Objective: The action of inhalation and systemic treatment of chronic obstructive pulmonary disease by suppressing the hypothalamo-hypophyseal-adrenal axis was compared in patients with chronic obstructive pulmonary disease (COPD).
Patients and methods: Adrenocorticotropic hormone (ACTH) and cortisol concentrations were evaluated after a corticotropin-releasing-hormone (CRH)-test in 50 patients (aged 43 +/- 14 years) with chronic obstructive pulmonary disease (COPD) receiving inhalant glucocorticoid treatment (IGC), 61 patients (aged 54 +/- 11 years) with COPD on systemic glucocorticoid treatment (SGC) and 50 healthy volunteers (32 +/- 4 years).
Results: All 50 patients on IGC had normal CRH test results. 30 of 61 patients with SGC had decreased cortisol response (12 patients had no and 18 a reduced rise in cortisol). ACTH concentration was lower in patients on IGC than in the control group (basal ACTH 15.6 pg/ml and 24.5 pg/ml, respectively; after stimulation 40.3 vs 54.4 pg/ml, respectively). But systemic glucocorticoid treatment clearly caused suppression of basal (12.1 pg/ml) and stimulated (27.4 pg/ml) ACTH levels with correspondingly decreased cortisol levels (basal: 75.1 and 118.7 ng/ml [IGC], respectively, and after stimulation 128.5 and 225.9 ng/ml).
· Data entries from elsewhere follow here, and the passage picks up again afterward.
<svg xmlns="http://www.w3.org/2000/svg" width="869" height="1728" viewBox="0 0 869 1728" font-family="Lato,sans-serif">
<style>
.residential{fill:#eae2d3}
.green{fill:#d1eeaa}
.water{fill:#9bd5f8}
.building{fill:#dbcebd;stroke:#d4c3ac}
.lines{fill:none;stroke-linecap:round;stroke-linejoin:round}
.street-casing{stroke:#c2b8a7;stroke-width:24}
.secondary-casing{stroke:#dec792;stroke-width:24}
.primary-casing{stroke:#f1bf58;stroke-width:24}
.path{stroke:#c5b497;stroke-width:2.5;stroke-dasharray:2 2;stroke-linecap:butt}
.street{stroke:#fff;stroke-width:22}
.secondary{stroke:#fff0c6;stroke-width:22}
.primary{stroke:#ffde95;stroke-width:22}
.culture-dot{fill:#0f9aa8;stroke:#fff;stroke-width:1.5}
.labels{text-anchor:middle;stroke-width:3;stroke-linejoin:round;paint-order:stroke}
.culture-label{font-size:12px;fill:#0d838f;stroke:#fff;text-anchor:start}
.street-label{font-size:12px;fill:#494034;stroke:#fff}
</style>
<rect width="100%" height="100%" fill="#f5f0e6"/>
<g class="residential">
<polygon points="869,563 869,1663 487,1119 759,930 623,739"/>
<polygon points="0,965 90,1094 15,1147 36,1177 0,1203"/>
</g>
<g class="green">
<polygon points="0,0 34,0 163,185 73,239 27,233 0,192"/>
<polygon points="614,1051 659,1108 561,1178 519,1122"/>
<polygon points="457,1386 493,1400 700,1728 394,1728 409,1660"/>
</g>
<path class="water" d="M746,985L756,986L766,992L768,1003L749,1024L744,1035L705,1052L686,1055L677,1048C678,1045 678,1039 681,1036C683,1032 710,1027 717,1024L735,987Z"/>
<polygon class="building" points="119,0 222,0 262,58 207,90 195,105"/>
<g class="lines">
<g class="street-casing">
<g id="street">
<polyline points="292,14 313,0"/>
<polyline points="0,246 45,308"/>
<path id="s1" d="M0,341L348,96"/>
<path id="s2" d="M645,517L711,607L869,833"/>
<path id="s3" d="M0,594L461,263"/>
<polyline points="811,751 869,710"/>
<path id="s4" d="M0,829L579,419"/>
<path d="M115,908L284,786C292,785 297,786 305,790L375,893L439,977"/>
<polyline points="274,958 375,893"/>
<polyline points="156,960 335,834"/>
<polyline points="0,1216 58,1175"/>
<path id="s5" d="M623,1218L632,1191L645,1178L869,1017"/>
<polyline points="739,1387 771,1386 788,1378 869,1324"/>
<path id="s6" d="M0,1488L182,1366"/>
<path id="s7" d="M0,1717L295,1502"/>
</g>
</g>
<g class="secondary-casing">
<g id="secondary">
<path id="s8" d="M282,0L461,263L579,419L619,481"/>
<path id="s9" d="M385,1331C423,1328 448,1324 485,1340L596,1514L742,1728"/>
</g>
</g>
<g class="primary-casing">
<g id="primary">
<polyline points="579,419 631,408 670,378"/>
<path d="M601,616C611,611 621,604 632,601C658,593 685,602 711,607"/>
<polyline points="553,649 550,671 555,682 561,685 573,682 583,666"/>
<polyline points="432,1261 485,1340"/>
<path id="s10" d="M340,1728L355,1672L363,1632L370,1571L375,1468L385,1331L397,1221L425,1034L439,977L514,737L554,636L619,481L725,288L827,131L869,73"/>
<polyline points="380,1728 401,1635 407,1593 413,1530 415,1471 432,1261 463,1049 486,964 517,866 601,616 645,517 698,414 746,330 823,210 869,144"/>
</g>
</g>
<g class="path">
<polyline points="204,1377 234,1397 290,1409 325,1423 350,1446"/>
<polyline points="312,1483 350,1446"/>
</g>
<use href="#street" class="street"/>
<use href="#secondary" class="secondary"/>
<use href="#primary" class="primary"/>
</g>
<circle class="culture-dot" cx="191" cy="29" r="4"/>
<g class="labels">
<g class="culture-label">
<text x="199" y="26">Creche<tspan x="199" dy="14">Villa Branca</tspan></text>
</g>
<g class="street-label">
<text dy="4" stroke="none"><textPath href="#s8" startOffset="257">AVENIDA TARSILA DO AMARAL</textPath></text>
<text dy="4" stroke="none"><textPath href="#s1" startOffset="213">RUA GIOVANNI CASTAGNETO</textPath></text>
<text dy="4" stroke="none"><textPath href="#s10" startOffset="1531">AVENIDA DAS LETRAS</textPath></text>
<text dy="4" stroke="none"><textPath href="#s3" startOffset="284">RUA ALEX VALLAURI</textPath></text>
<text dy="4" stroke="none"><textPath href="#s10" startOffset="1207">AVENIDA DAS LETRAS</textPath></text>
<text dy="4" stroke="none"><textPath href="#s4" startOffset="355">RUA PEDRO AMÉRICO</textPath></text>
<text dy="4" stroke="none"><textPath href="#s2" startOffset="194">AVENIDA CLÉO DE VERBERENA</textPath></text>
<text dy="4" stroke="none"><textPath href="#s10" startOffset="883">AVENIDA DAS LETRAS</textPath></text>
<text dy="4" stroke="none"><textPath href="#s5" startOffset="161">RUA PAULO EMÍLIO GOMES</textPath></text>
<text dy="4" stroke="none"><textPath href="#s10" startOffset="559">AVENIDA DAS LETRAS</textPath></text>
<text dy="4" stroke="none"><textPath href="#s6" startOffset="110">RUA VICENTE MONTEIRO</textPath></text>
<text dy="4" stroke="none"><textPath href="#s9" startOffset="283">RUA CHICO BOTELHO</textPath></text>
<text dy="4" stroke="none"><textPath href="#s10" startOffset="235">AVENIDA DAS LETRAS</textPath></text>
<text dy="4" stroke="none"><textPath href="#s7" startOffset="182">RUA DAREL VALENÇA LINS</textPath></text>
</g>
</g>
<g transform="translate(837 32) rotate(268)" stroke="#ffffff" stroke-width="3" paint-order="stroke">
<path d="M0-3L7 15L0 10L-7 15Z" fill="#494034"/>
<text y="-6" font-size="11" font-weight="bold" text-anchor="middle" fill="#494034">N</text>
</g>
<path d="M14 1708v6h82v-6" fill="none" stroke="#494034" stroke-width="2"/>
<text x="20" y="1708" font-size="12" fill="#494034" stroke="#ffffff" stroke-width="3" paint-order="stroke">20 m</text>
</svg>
Conclusions: Patients with COPD on inhalant glucocorticoid treatment have a clearly lower risk of adrenal cortical insufficiency than those on oral glucocorticoid treatment. But some suppression of ACTH secretion is demonstrable even in the former. Clinical significance of these findings seems unlikely. Development of adrenal cortical insufficiency need not be feared in patients treated with inhalant glucocorticoids.